**Excerpted text**:
KU Cancer Center working to fill positions, increase research space before applying to become National Cancer Institute designated facility
On the KU Cancer Center’s website, a clock ticks toward the deadline for when the cancer center has to submit its application to become a National Cancer Institute designated facility.
As of Monday, there were 243 days left. But even after this year’s September deadline, more work is in store for the cancer center.
“We are working very rapidly. We have to continue working at the same pace,” KU Chancellor Bernadette Gray-Little said. “We won’t get to the point where we can stop and rest on what we have done for the next couple of months.”
Gray-Little’s comments were made Monday at the Kansas Bioscience Authority’s board of directors meeting in Topeka.
In the past year, the KBA has committed $10 million over the next five years to bring in world-class scientists to the KU Cancer Center. Two more leadership positions at the KU Cancer Center need to be filled before September.
Along with the two leadership positions, the KU Cancer Center is looking to fill a slate of 14 other top-tier scientists. But before more scholars are recruited, the cancer center needs to increase its research space, officials told the KBA board Monday.

**Data to examine**:
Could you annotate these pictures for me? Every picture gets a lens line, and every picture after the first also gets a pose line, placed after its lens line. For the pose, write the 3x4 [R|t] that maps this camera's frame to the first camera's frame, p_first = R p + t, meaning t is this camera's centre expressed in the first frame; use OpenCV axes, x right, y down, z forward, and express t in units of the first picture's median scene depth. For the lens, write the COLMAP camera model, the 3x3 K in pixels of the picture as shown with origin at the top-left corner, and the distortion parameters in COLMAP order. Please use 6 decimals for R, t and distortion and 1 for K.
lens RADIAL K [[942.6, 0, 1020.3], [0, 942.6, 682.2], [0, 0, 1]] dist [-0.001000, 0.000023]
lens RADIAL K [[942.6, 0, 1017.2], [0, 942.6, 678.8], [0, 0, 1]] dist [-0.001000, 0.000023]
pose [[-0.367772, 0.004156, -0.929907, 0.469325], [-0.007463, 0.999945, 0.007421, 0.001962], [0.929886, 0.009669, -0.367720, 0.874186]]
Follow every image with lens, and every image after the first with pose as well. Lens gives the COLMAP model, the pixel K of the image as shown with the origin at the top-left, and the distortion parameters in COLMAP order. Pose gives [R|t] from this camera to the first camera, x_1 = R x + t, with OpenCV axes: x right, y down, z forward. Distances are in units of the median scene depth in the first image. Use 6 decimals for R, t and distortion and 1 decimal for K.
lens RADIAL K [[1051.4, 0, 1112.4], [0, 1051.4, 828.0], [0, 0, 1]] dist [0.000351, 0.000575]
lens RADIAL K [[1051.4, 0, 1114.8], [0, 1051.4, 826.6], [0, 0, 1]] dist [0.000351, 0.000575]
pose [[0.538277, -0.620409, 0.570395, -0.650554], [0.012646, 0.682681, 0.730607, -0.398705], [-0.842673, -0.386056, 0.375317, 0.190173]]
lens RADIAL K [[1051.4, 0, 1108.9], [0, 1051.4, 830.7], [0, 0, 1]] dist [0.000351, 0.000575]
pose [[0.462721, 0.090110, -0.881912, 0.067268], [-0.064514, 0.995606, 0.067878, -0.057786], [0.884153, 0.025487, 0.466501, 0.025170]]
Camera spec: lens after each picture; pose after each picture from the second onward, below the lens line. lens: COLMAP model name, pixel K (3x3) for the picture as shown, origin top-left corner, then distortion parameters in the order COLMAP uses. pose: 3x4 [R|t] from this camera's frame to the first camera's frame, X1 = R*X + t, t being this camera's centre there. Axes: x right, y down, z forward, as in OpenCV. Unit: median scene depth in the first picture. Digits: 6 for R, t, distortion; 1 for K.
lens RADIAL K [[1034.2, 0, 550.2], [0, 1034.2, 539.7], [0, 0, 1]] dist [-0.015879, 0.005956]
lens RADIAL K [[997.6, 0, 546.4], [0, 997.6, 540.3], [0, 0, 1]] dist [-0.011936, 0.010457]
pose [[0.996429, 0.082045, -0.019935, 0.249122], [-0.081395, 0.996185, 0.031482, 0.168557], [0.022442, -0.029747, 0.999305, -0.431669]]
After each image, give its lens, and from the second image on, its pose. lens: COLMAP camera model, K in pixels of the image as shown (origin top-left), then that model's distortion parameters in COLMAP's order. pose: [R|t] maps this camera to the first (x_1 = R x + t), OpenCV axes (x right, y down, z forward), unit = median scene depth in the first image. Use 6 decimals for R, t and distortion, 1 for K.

**Tasks to perform**:
(A) Rewrite the stretch of the KU Cancer Center article from "Gray-Little’s comments were" through "KBA board Monday.", swapping "leadership positions" for "executive positions".
(B) Extend the article on the KU Cancer Center's bid for National Cancer Institute designation, continuing after its final sentence.

**Results for the exercise**:
(A)
Gray-Little’s comments were made Monday at the Kansas Bioscience Authority’s board of directors meeting in Topeka.
In the past year, the KBA has committed $10 million over the next five years to bring in world-class scientists to the KU Cancer Center. Two more executive positions at the KU Cancer Center need to be filled before September.
Along with the two executive positions, the KU Cancer Center is looking to fill a slate of 14 other top-tier scientists. But before more scholars are recruited, the cancer center needs to increase its research space, officials told the KBA board Monday.

(B)
“Not only do we need to have the space for people, but to attract the kind of scholars that will help bring NCI designation, we need to have first-rate space,” said Brad Kemp, who through the KBA is working to recruit researchers to the cancer center.
So far, the KBA has contributed $26.5 million to renovate research space at the Wahl/Hixon Research Center on the medical center campus in Kansas City, Kan. A sales tax that Johnson County voters approved a few years ago is going toward establishing another facility, the Phase 1 Clinical Trials Center in Fairway.
Among the buildings that KU had hoped to have to help attract new scholars is a $64 million, 108,000 square-foot research building at KU’s west campus in Lawrence. That building, which would have pulled together researchers working on drug discovery, is on hold because KU hasn’t been able to find the private and philanthropic funding sources needed to build it, Kemp said.
Consultants working with KU on NCI designation also stressed the need for more research space.
“Facilities remain the issue,” said Debra Lappin, a consultant with B&D Consulting. “We can’t have Wahl/Hixon 50 percent completed and 100 percent dedicated. Recruits require a place to work.”
Part of Monday’s discussion looked at where the cancer center would head after its NCI application was submitted.
Gray-Little urged the cancer center to explore partnerships with the KU School of Engineering and its biomedical engineering program. She also encouraged the cancer center to move forward with work in personalized medicine, which gears treatment methods toward a patient’s individual characteristics.